Taiwan International Graduate Program in Interdisciplinary Neuroscience, Academia Sinica, Taipei, Taiwan.
Institute of Clinical Medicine, College of Medicine, National Cheng Kung University, Tainan, Taiwan.
J Neuroinflammation. 2021 Oct 16;18(1):238. doi: 10.1186/s12974-021-02273-1.
Epigenetic regulation by histone deacetylases (HDACs) in Schwann cells (SCs) after injury facilitates them to undergo de- and redifferentiation processes necessary to support various stages of nerve repair. Although de-differentiation activates the synthesis and secretion of inflammatory cytokines by SCs to initiate an immune response during nerve repair, changes in either the timing or duration of prolonged inflammation mediated by SCs can affect later processes associated with repair and regeneration. Limited studies have investigated the regulatory processes through which HDACs in SCs control inflammatory cytokines to provide a favorable environment for peripheral nerve regeneration.
We employed the HDAC inhibitor (HDACi) sodium phenylbutyrate (PBA) to address this question in an in vitro RT4 SC inflammation model and an in vivo sciatic nerve transection injury model to examine the effects of HDAC inhibition on the expression of pro-inflammatory cytokines. Furthermore, we assessed the outcomes of suppression of extended inflammation on the regenerative potential of nerves by assessing axonal regeneration, remyelination, and reinnervation.

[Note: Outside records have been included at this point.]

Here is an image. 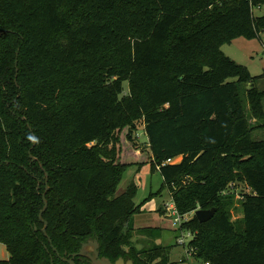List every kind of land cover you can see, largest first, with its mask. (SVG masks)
Here are the masks:
<instances>
[{
    "label": "trees",
    "instance_id": "obj_1",
    "mask_svg": "<svg viewBox=\"0 0 264 264\" xmlns=\"http://www.w3.org/2000/svg\"><path fill=\"white\" fill-rule=\"evenodd\" d=\"M263 6L0 0V241L10 252L0 264H67L61 256L95 238L107 255L173 264L167 246L131 241L144 202L134 200L136 183L118 187L144 161L181 215L217 208L180 226L198 261L264 264V140L253 138L264 127V90L222 48L260 36L264 14L254 9Z\"/></svg>",
    "mask_w": 264,
    "mask_h": 264
},
{
    "label": "rangeland",
    "instance_id": "obj_2",
    "mask_svg": "<svg viewBox=\"0 0 264 264\" xmlns=\"http://www.w3.org/2000/svg\"><path fill=\"white\" fill-rule=\"evenodd\" d=\"M256 16L264 14V6L254 9ZM223 51L237 62L248 66L251 74L255 77L254 84L264 90V31L257 38L239 37L230 43L223 45ZM125 86L129 83L126 81ZM251 85H243L242 91ZM246 97V96H245ZM247 98V97H246ZM249 107V106H248ZM256 123V119H251ZM125 129L121 135L127 132ZM138 140L143 145H148V137L143 125H139ZM255 140H264V127L256 128L253 131ZM177 162L181 157H177ZM138 186L135 202L143 203L142 212L135 214L132 219V243L138 249H148L155 246H167L168 256L173 264H202L190 252H188V243L193 239L189 231H182L180 223L175 224L178 214L174 213V204L169 188L164 185V179L161 172L155 169L151 161H144L142 164H133L128 167L124 177L119 184L118 194L124 193L131 183ZM238 192L244 185L238 184ZM241 195L237 194V203L232 210L233 219L239 220L243 216V207L239 200ZM193 213L184 215L185 219L193 217ZM184 236L187 244H180L179 239ZM10 252L7 246L0 241V259H8Z\"/></svg>",
    "mask_w": 264,
    "mask_h": 264
},
{
    "label": "flooded vegetation",
    "instance_id": "obj_3",
    "mask_svg": "<svg viewBox=\"0 0 264 264\" xmlns=\"http://www.w3.org/2000/svg\"><path fill=\"white\" fill-rule=\"evenodd\" d=\"M89 244L88 252L84 256H75V253H78L80 250L74 253L69 254L68 256H61L65 263L73 264L71 261H74L75 264H117L120 259H124L125 264H128L130 260L134 262L133 259L128 258L125 254L118 255H107L101 249V244L97 238L89 239L83 244ZM60 256V255H59ZM66 258L67 260H65ZM135 264V263H134Z\"/></svg>",
    "mask_w": 264,
    "mask_h": 264
},
{
    "label": "water",
    "instance_id": "obj_4",
    "mask_svg": "<svg viewBox=\"0 0 264 264\" xmlns=\"http://www.w3.org/2000/svg\"><path fill=\"white\" fill-rule=\"evenodd\" d=\"M35 160H38L36 157H34ZM43 165V164H41ZM48 176V173H47ZM48 190V187H47ZM43 199H44V208L41 210L40 212V217H43V213L47 210L48 206H49V201L47 199V191L44 193L43 195ZM217 208L213 207L210 209H204V208H199L196 210L195 215L197 216V218L201 221V222H207L208 220H210L216 213ZM48 227V222L45 220V227H44V232L46 233ZM47 235V233H46ZM88 248H89V244H83V247L81 248V250L78 253H75V256H84L87 254L88 252ZM56 250V248H55ZM57 251V250H56ZM58 255H60L59 252H57ZM65 260H67L66 258H64ZM73 264H75L74 261H71ZM117 264H125L124 259H120ZM128 264H134V262L132 260L129 261Z\"/></svg>",
    "mask_w": 264,
    "mask_h": 264
},
{
    "label": "built area",
    "instance_id": "obj_5",
    "mask_svg": "<svg viewBox=\"0 0 264 264\" xmlns=\"http://www.w3.org/2000/svg\"><path fill=\"white\" fill-rule=\"evenodd\" d=\"M171 162H177V159H176V158H170V159H168V160L166 161V163H171ZM170 207L174 208V213H175V214H178V217H176V219H175V224L180 223V226H181V224H182V222H183L184 220H188V219H189V218H188V219H185V218H184V215H181V214L179 213V211H178V209H177L175 203L172 204V205H170ZM195 212H196V211H193V212H191V213L195 214ZM189 234L192 235V233H191L190 231H189ZM179 243H180V244H184V245L187 244V242H186L184 236H183L182 238L179 239ZM188 245H189V243H188ZM202 264H211V262H210V261H205V262H203Z\"/></svg>",
    "mask_w": 264,
    "mask_h": 264
},
{
    "label": "crops",
    "instance_id": "obj_6",
    "mask_svg": "<svg viewBox=\"0 0 264 264\" xmlns=\"http://www.w3.org/2000/svg\"><path fill=\"white\" fill-rule=\"evenodd\" d=\"M237 61V60H236Z\"/></svg>",
    "mask_w": 264,
    "mask_h": 264
}]
</instances>
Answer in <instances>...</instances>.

Significant reductions in lipopolysaccharide (LPS)-induced pro-inflammatory cytokine (tumor necrosis factor-α [TNFα]) expression and secretion were observed in vitro following PBA treatment. PBA treatment also affected the transient changes in nuclear factor κB (NFκB)-p65 phosphorylation and translocation in response to LPS induction in RT4 SCs. Similarly, PBA mediated long-term suppressive effects on HDAC3 expression and activity. PBA administration resulted in marked inhibition of pro-inflammatory cytokine secretion at the site of transection injury when compared with that in the hydrogel control group at 6-week post-injury. A conducive microenvironment for axonal regrowth and remyelination was generated by increasing expression levels of protein gene product 9.5 (PGP9.5) and myelin basic protein (MBP) in regenerating nerve tissues. PBA administration increased the relative gastrocnemius muscle weight percentage and maintained the intactness of muscle bundles when compared with those in the hydrogel control group.
Suppressing the lengthened state of inflammation using PBA treatment favors axonal regrowth and remyelination following nerve transection injury. PBA treatment also regulates pro-inflammatory cytokine expression by inhibiting the transcriptional activation of NFκB-p65 and HDAC3 in SCs in vitro.
损伤后施万细胞(SCs)中的组蛋白去乙酰化酶(HDACs)通过表观遗传调控,使其经历去分化和再分化过程,从而支持神经修复的各个阶段。虽然去分化激活了SCs 合成和分泌炎症细胞因子,以在神经修复过程中引发免疫反应,但SCs 介导的炎症持续时间的长短变化会影响与修复和再生相关的后期过程。有限的研究调查了SCs 中 HDAC 控制炎症细胞因子的调节过程,为外周神经再生提供有利的环境。
我们使用组蛋白去乙酰化酶抑制剂(HDACi)苯丁酸钠(PBA)在体外 RT4 SC 炎症模型和体内坐骨神经横断损伤模型中解决这个问题,以研究 HDAC 抑制对促炎细胞因子表达的影响。此外,我们通过评估轴突再生、髓鞘再生和神经再支配来评估对延长炎症的抑制对神经再生潜力的影响。
在体外,PBA 处理后,脂多糖(LPS)诱导的促炎细胞因子(肿瘤坏死因子-α[TNFα])表达和分泌显著减少。PBA 处理还影响了 LPS 诱导的 RT4 SC 中核因子κB(NFκB)-p65 磷酸化和易位的瞬时变化。同样,PBA 介导了对 HDAC3 表达和活性的长期抑制作用。与水凝胶对照组相比,PBA 给药在损伤后 6 周时在横断损伤部位显著抑制了促炎细胞因子的分泌。通过增加再生神经组织中蛋白基因产物 9.5(PGP9.5)和髓鞘碱性蛋白(MBP)的表达水平,产生有利于轴突再生和髓鞘再生的微环境。与水凝胶对照组相比,PBA 给药增加了比目鱼肌的相对重量百分比,并保持了肌肉束的完整性。
使用 PBA 治疗抑制延长的炎症状态有利于神经横断损伤后的轴突再生和髓鞘再生。PBA 治疗还通过抑制 NFκB-p65 和 SCs 中的 HDAC3 的转录激活来调节促炎细胞因子的表达。